* What the task asks *
Reproduce every item below word for word, and leave the pictures out of your copy.

* Recorded information *

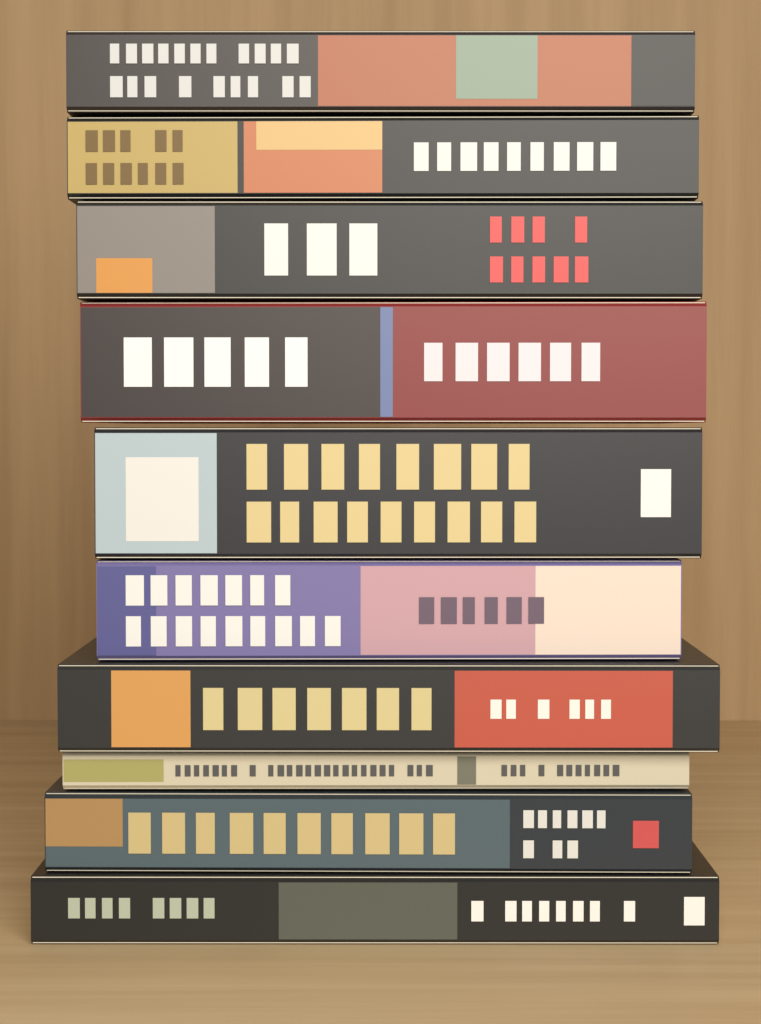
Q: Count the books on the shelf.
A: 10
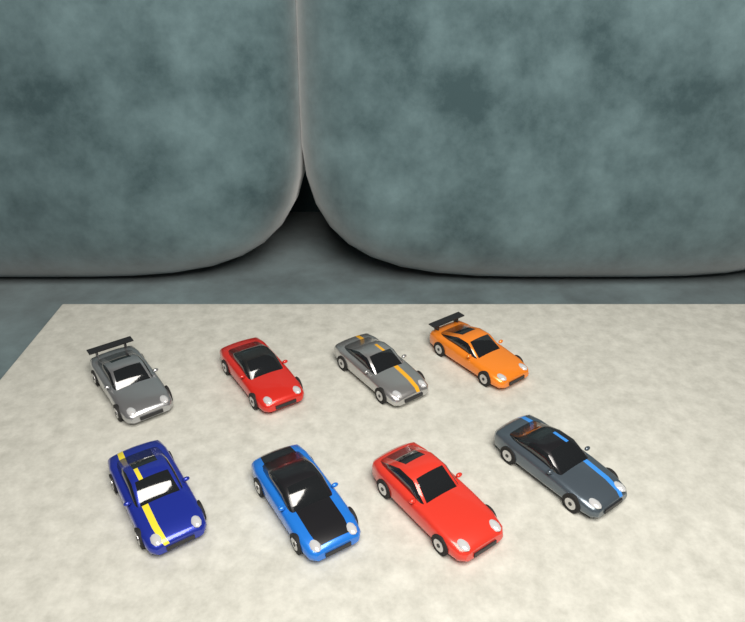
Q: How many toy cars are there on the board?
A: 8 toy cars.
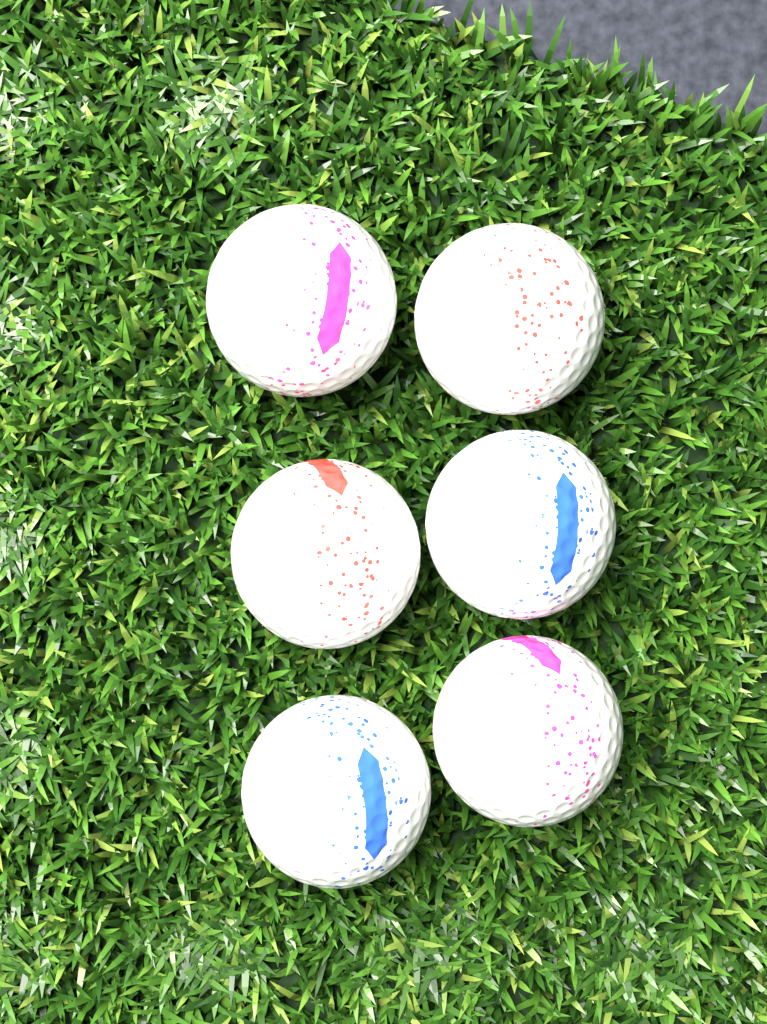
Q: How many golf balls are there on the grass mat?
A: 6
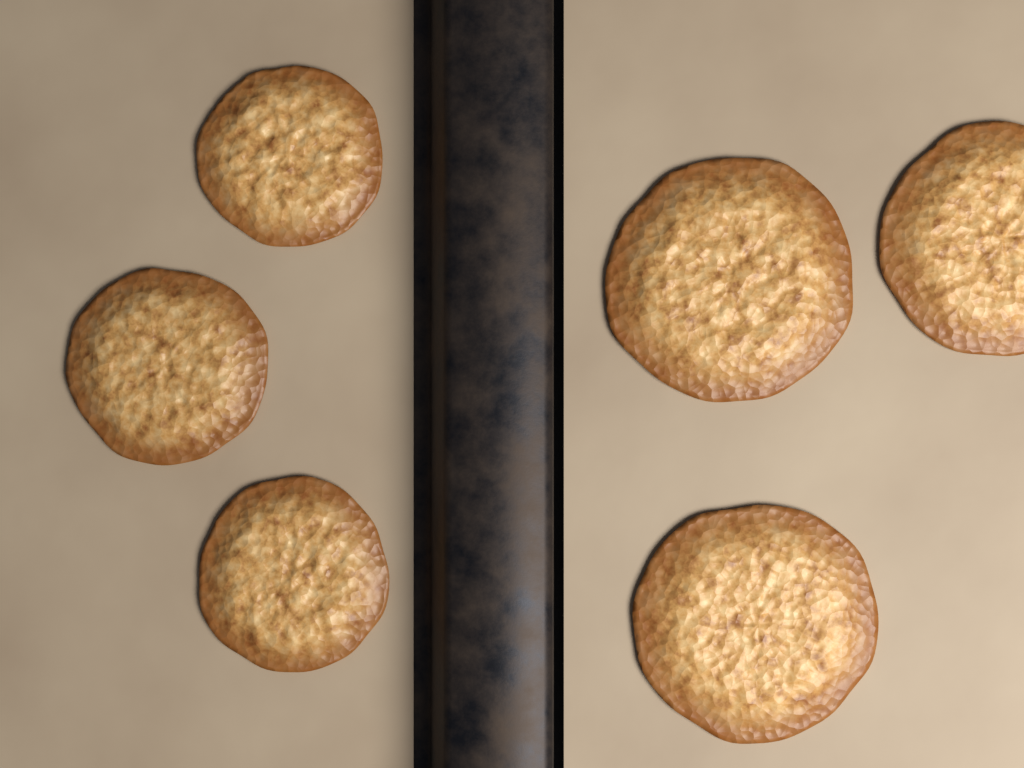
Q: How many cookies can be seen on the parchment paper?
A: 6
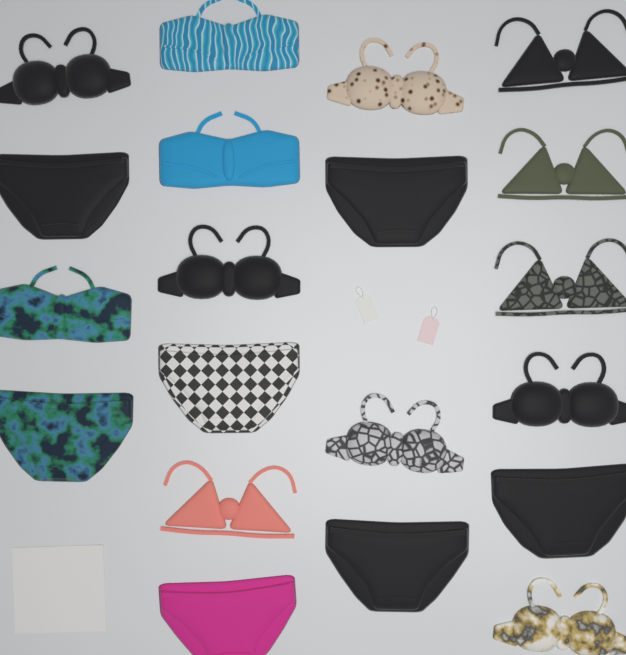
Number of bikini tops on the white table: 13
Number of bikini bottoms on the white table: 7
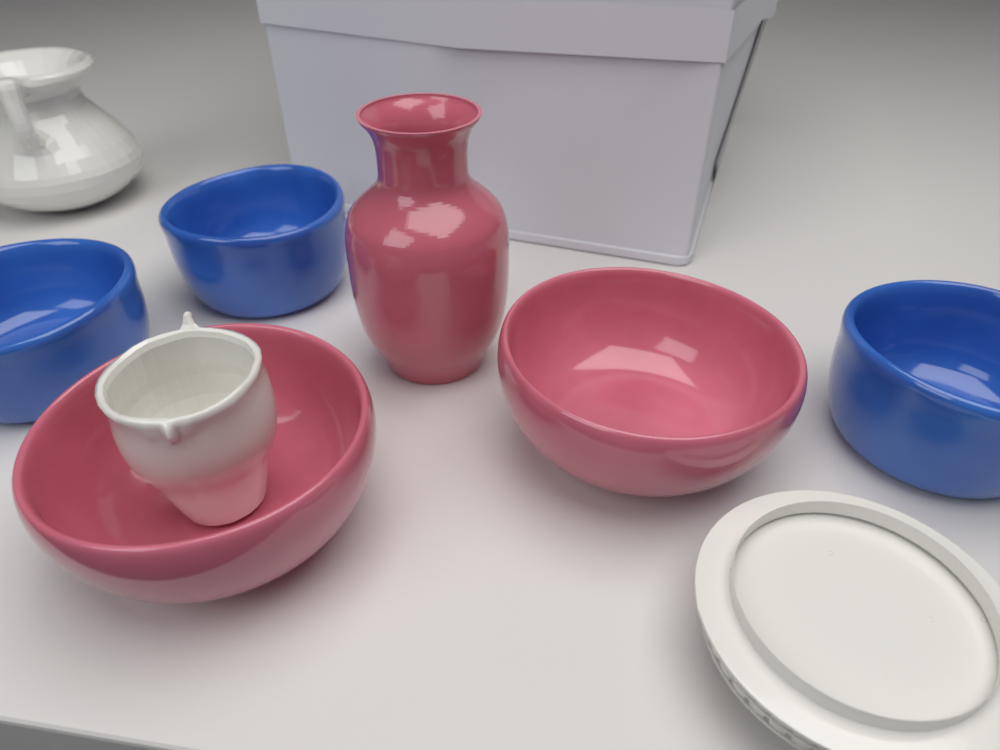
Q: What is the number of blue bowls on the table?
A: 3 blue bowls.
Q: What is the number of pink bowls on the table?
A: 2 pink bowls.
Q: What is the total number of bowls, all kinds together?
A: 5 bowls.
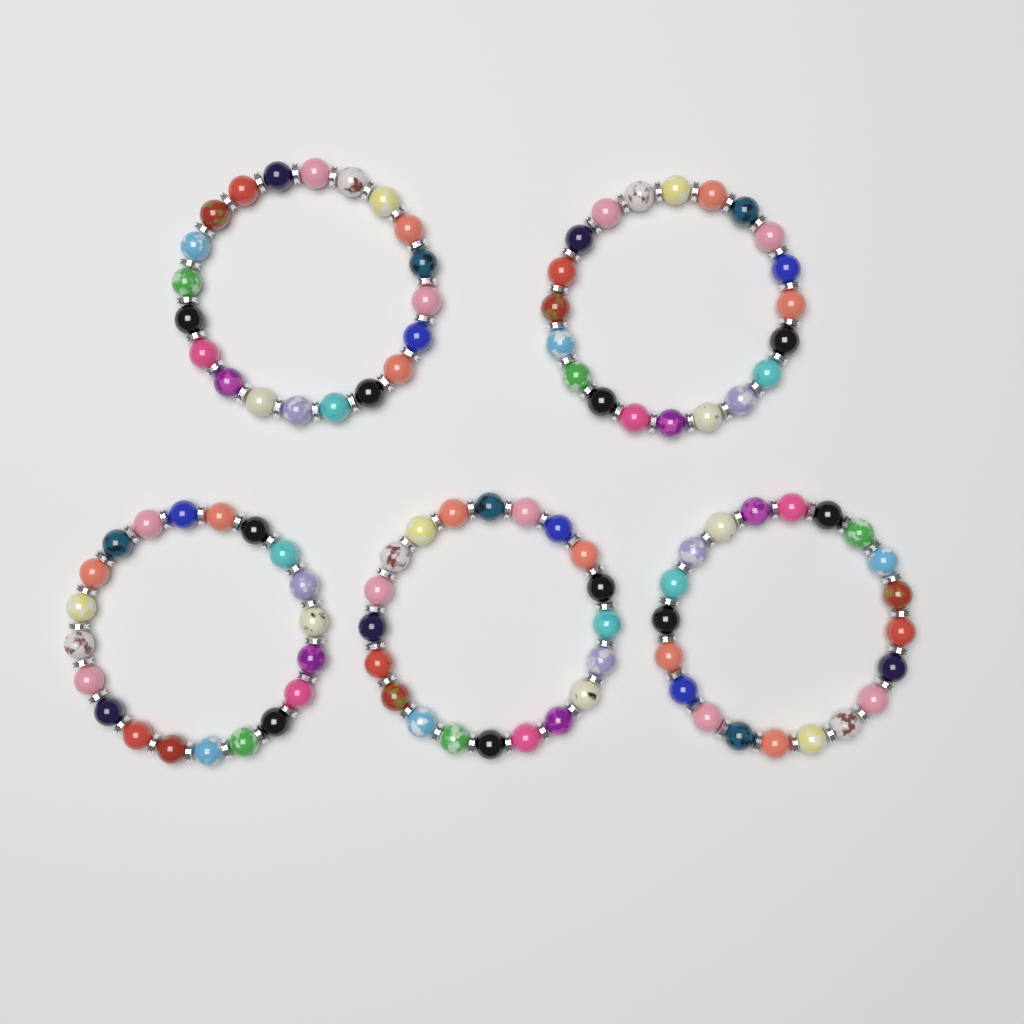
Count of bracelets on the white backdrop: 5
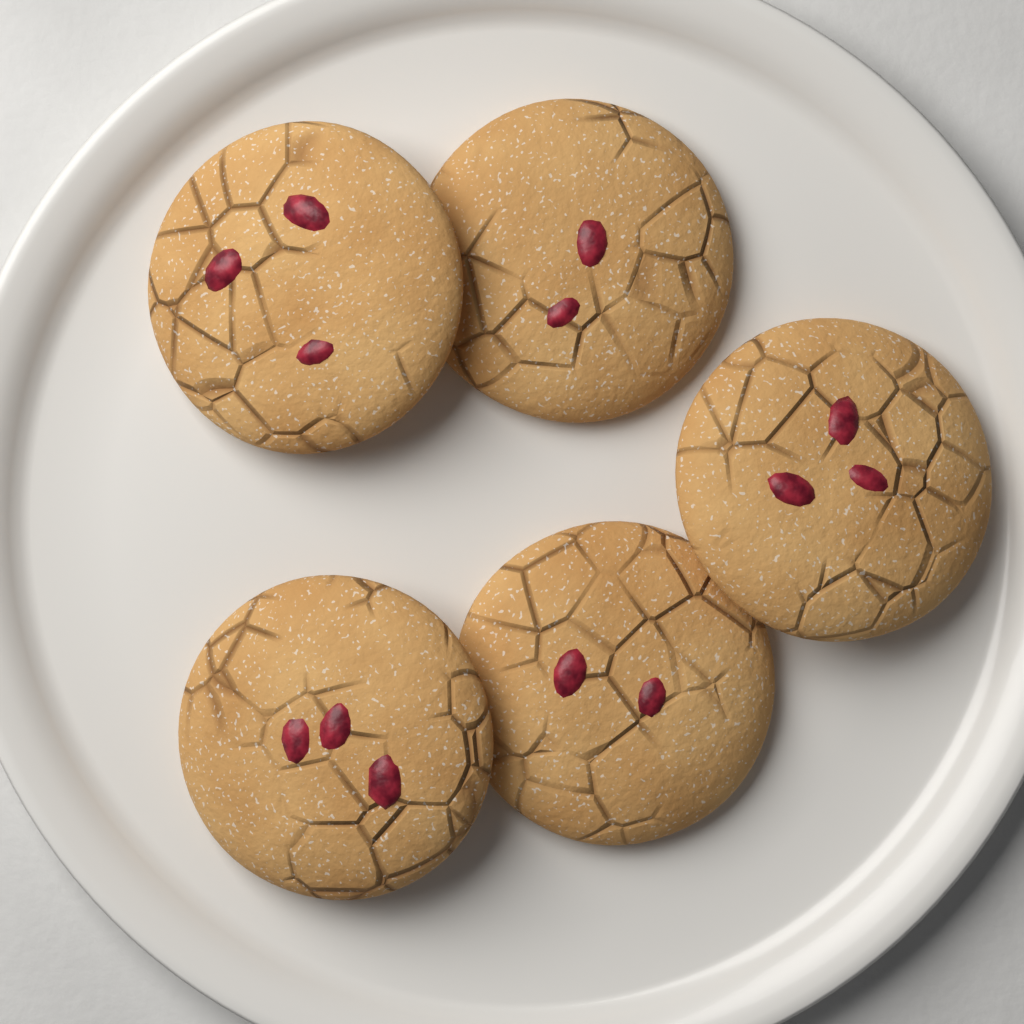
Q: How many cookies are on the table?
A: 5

* Task solution *
Q: Count the books on the shelf.
A: 10
Q: How many toy cars are there on the board?
A: 8 toy cars.
Q: How many golf balls are there on the grass mat?
A: 6
Q: How many cookies can be seen on the parchment paper?
A: 6
Number of bikini tops on the white table: 13
Number of bikini bottoms on the white table: 7
Q: What is the number of blue bowls on the table?
A: 3 blue bowls.
Q: What is the number of pink bowls on the table?
A: 2 pink bowls.
Q: What is the total number of bowls, all kinds together?
A: 5 bowls.
Count of bracelets on the white backdrop: 5
Q: How many cookies are on the table?
A: 5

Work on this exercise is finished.